START Selected excerpt

Overfitting

Overfitting#

Overfitting occurs when your machine learning model performs very well on training data but poorly on unseen (validation/test) data. Essentially, the model learns the training data “too well,” capturing noise rather than general patterns.

There are several signs that indicate overfitting:

High accuracy on training data but lower accuracy on validation data
Increasing validation loss after some epochs even though training loss decreases

Keras provides several built-in methods to combat overfitting:

Early Stopping: Stops training once the validation performance stops improving.

from tensorflow.keras.callbacks import EarlyStopping

early_stop = EarlyStopping(monitor='val_loss', patience=5)

model.fit(X_train, y_train, epochs=50,
          validation_data=(X_val, y_val),
          callbacks=[early_stop])

Dropout: Randomly sets a fraction of input units to 0 at each update during training time, which helps prevent overfitting.

model = tf.keras.Sequential([
   tf.keras.layers.Dense(128, activation='relu'),
   tf.keras.layers.Dropout(0.5),
   tf.keras.layers.Dense(10, activation='softmax')
])

END Selected excerpt
START Supplied entries

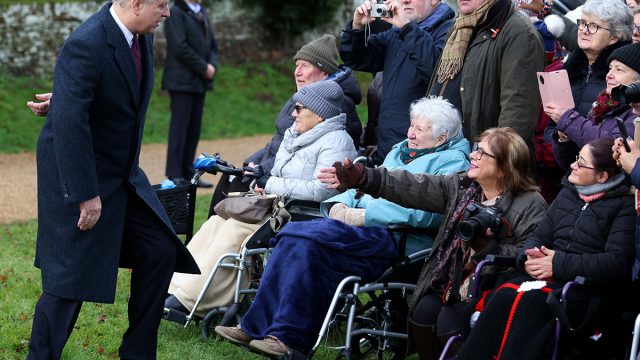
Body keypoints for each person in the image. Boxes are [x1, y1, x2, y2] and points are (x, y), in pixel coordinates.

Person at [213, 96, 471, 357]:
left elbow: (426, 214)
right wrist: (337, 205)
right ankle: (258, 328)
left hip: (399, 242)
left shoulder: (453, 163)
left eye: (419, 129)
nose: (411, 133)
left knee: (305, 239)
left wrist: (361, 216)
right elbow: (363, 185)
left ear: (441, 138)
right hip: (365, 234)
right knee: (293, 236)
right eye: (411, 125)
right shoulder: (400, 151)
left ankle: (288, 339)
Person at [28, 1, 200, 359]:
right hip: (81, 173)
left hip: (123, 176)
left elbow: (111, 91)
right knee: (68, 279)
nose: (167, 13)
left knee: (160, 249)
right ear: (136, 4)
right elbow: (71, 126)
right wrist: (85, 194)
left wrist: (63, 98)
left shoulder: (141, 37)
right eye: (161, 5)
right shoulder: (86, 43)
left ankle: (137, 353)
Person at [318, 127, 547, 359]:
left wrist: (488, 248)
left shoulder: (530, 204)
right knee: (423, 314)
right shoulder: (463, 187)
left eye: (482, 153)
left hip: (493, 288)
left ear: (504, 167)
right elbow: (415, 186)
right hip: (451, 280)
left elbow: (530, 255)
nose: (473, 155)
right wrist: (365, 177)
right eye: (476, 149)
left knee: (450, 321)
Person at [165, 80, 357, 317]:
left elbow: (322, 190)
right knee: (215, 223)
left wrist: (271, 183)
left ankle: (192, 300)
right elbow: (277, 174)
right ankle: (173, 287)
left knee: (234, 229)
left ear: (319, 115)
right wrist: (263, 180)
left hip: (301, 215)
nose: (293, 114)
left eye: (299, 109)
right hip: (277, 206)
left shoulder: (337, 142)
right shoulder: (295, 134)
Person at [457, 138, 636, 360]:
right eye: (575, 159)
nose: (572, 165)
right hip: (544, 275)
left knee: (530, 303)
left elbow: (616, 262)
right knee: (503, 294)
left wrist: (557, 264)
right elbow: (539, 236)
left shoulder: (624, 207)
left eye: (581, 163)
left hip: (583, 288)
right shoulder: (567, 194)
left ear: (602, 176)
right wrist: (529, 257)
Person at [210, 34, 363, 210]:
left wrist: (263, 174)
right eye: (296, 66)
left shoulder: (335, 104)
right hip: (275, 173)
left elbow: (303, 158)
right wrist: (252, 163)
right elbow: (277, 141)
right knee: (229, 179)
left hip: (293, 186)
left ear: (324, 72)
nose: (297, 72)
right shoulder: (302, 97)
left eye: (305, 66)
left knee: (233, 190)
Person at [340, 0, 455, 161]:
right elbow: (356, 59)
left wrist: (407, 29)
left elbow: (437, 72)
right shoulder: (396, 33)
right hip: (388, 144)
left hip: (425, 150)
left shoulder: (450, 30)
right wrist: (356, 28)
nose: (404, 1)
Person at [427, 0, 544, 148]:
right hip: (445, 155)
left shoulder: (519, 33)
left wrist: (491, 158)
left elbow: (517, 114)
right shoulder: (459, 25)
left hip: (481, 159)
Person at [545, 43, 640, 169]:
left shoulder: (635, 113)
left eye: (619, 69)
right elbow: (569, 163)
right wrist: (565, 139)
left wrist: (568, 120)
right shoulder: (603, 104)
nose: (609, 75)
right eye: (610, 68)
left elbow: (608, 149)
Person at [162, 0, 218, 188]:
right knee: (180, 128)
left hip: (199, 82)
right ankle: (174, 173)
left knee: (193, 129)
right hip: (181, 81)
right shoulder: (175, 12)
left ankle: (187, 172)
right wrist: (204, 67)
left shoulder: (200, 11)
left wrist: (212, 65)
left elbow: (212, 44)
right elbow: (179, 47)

END Supplied entries
START Supplied entries

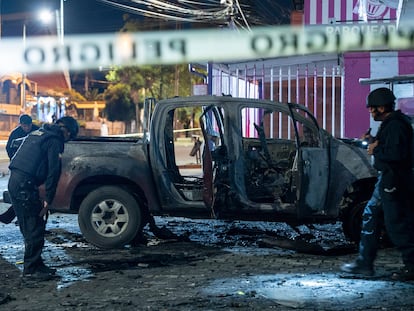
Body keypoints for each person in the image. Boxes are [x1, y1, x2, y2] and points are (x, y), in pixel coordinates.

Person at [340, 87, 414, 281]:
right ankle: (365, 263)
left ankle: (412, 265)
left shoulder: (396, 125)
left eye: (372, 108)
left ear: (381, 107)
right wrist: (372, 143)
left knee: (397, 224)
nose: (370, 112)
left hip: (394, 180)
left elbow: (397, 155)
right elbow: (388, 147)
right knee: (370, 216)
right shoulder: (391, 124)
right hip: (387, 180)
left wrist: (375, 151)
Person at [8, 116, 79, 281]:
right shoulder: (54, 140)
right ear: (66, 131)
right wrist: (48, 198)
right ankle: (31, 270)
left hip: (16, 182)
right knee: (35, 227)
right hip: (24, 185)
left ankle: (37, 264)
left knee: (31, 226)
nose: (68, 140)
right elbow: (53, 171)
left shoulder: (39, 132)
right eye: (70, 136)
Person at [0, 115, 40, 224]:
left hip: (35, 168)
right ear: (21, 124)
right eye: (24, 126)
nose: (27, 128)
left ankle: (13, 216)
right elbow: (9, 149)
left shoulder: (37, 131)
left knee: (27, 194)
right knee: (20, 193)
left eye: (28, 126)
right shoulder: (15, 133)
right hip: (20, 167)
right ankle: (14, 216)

END Supplied entries

**Exercises to complete:**
[A] In the overfitting page, what value is given for patience in the EarlyStopping callback?
[B] Resume the overfitting page from the point where it stops.
Nothing in the listing is needed here.

**Task responses:**
[A] 5

[B]
L1/L2 Regularization: Adds a penalty on the size of coefficients to the loss function.

from tensorflow.keras import regularizers

model = tf.keras.Sequential([
   tf.keras.layers.Dense(128, activation='relu',
                         kernel_regularizer=regularizers.l2(0.01)),
   tf.keras.layers.Dense(10, activation='softmax')
])

Data Augmentation: Increases the diversity of your training set by applying random transformations to the training data.

data_augmentation = tf.keras.Sequential([
 tf.keras.layers.RandomFlip("horizontal"),
 tf.keras.layers.RandomRotation(0.1),
])

model = tf.keras.Sequential([
   data_augmentation,
   tf.keras.layers.Conv2D(32, 3, activation='relu'),
   tf.keras.layers.MaxPooling2D(),
   tf.keras.layers.Flatten(),
   tf.keras.layers.Dense(10, activation='softmax')
])